Die Demografieentwicklung und damit einhergehende wachsende Verantwortung der Einzelnen mit einer möglichen Eigenvorsorge für die Rente müsse zudem verstärkt diskutiert werden. Zudem werde sich das Renteneintrittsalter weiter erhöhen. Doch auch die Mobilisierung aller Reserven für den Arbeitsmarkt stand im Mittelpunkt der Gespräche mit konkreten Beispielen. So sollten beispielsweise die Probleme alleinerziehender Frauen, die wegen fehlender Betreuungsangebote des Kindes nicht arbeiten können, gehört und gelöst werden. Auch dass die Sprache als Schlüssel zur gelingenden Integration funktioniert, um die Kinder „mitzunehmen“, wurde in beiden Ländern erkannt und in unterschiedlichen Angeboten und Vorkursen umgesetzt.

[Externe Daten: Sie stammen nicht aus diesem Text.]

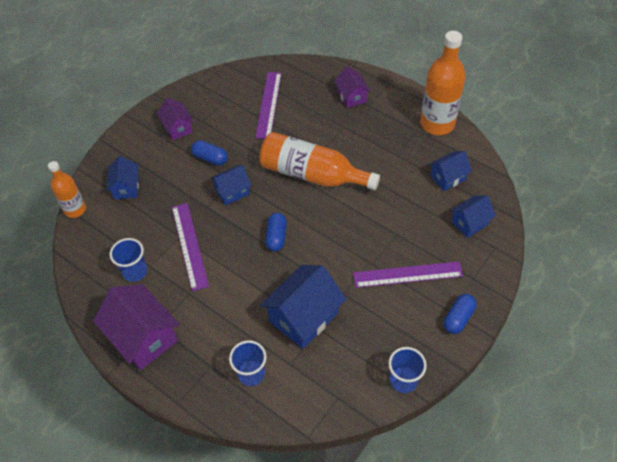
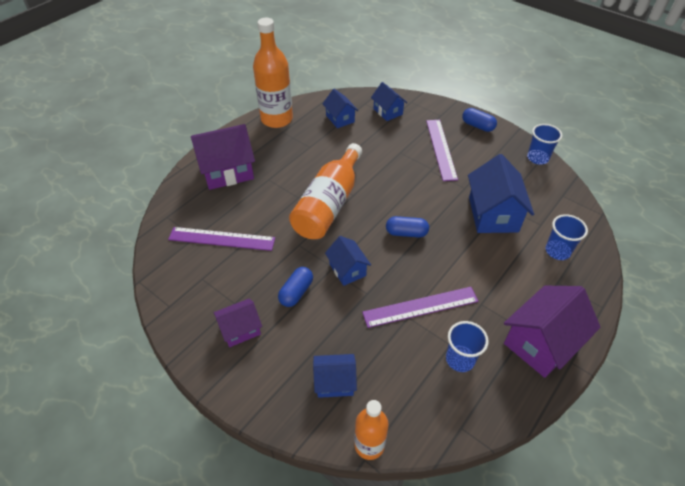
camera: 90 degrees left, 5 degrees down
(303, 317) = (493, 214): blue house -> blue house turned 45 degrees clockwise
(351, 97) = (227, 172): purple house -> purple house, size x1.73

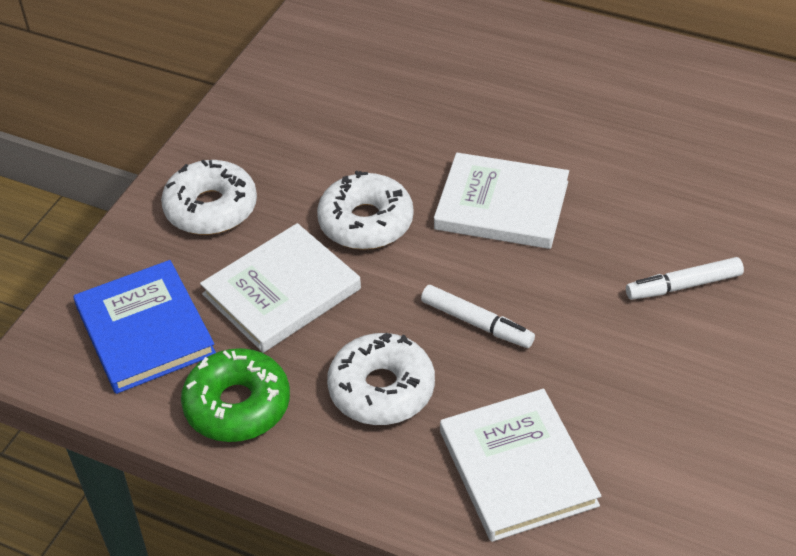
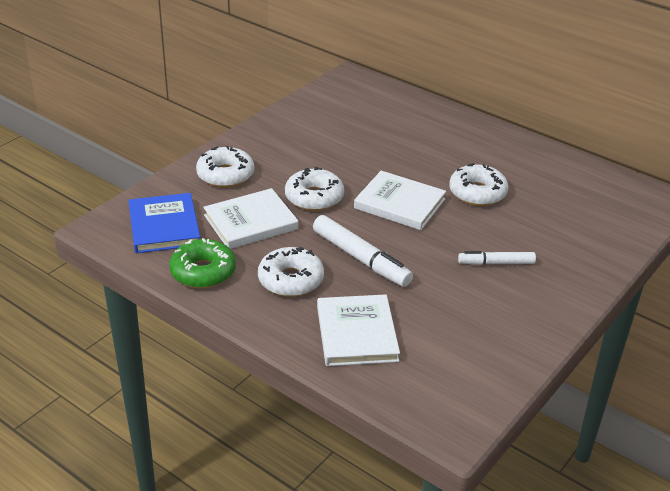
camera: 10 degrees right, 10 degrees down
(476, 323) = (361, 258): white marker -> white marker, size x1.63
(612, 160) = (477, 193): none -> white donut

Die abschließenden Worte sprach der Schirmherr der Eisenacher Gespräche der Konrad-Adenauer-Stiftung, Christian Hirte MdB, der schnell resümierte, „Mehr Fragen als Antworten“ gefunden zu haben. Hirte sprach von großen Herausforderungen die von der jungen Generation zu tragen und zu gestalten seinen und prognostizierte „Wir in Thüringen könnten dabei eine Vorreiterrolle“ spielen.

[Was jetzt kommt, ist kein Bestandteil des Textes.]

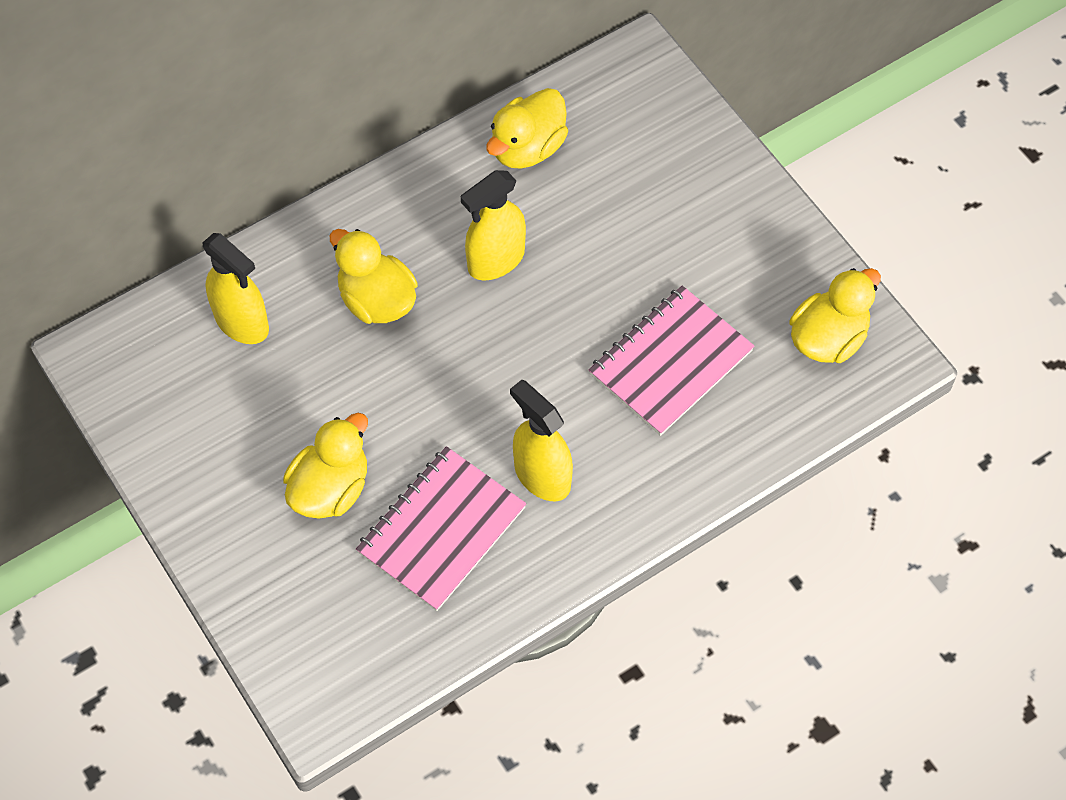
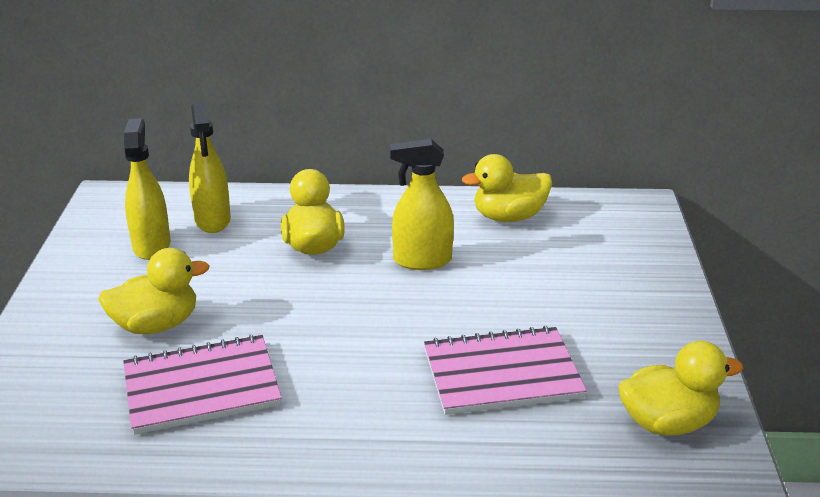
camera: 35 degrees right, 30 degrees down
(542, 476) = (318, 393): yellow spray bottle -> yellow spray bottle (152, 245)

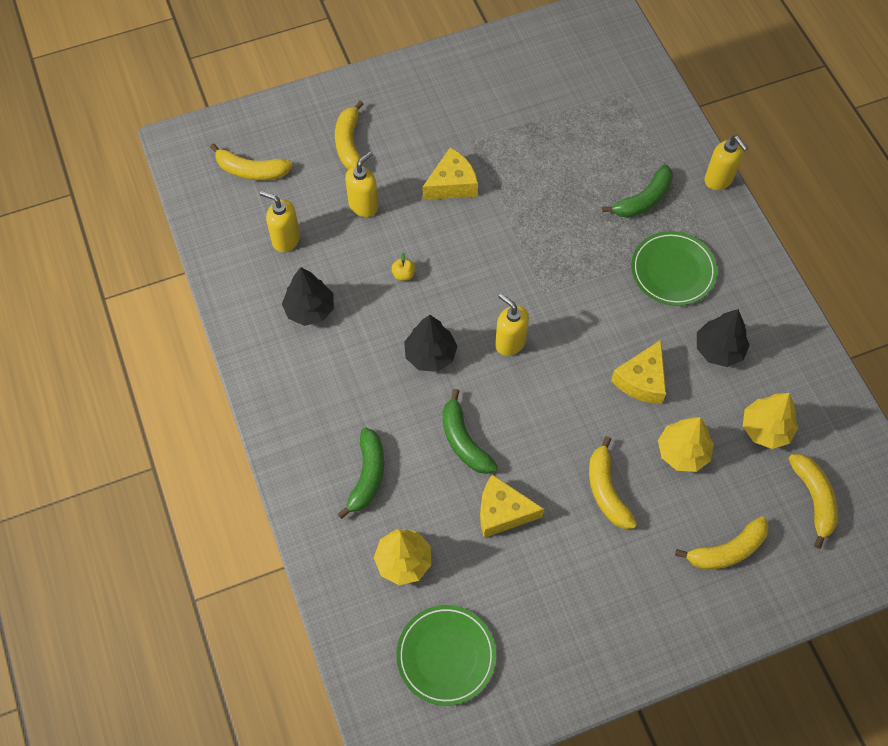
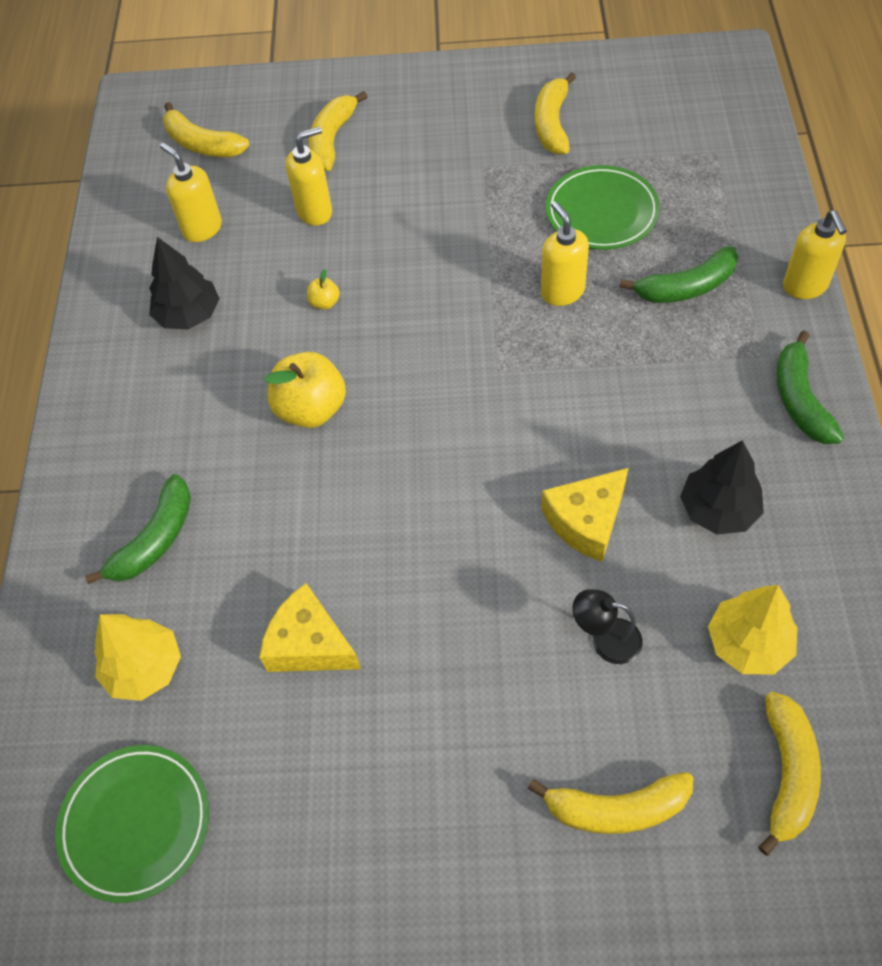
camera: 25 degrees right, 5 degrees down
(430, 355) = (311, 409): black tree -> yellow apple
(452, 184) = (437, 212): yellow cheese -> none
(464, 441) = (302, 532): green banana -> green banana (800, 399)
(510, 342) = (423, 421): yellow soap dispenser -> yellow soap dispenser (562, 291)
(606, 491) = (469, 660): yellow banana -> yellow banana (552, 124)
(673, 271) = (691, 387): green plate -> green plate (601, 212)
(682, 452) = (605, 639): yellow tree -> black lamp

Die veranschlagten 120 Minuten für die Veranstaltung wurden, den interessanten Themen und Fragen geschuldet, überschritten. Dennoch ließ es sich Thüringens Finanzminister Dr. Voß nicht nehmen, noch eine Diskussionsrunde mit den Gymnasiasten „anzuhängen“. In persönlicher Runde nutzten die Eisenacher Schüler die Möglichkeit, hautnah zu fragen und einen Minister kennen zu lernen, der sehr wohl die Sorgen und Nöte der jungen Generation kennt und in seinen Entscheidungen tagtäglich berücksichtigt.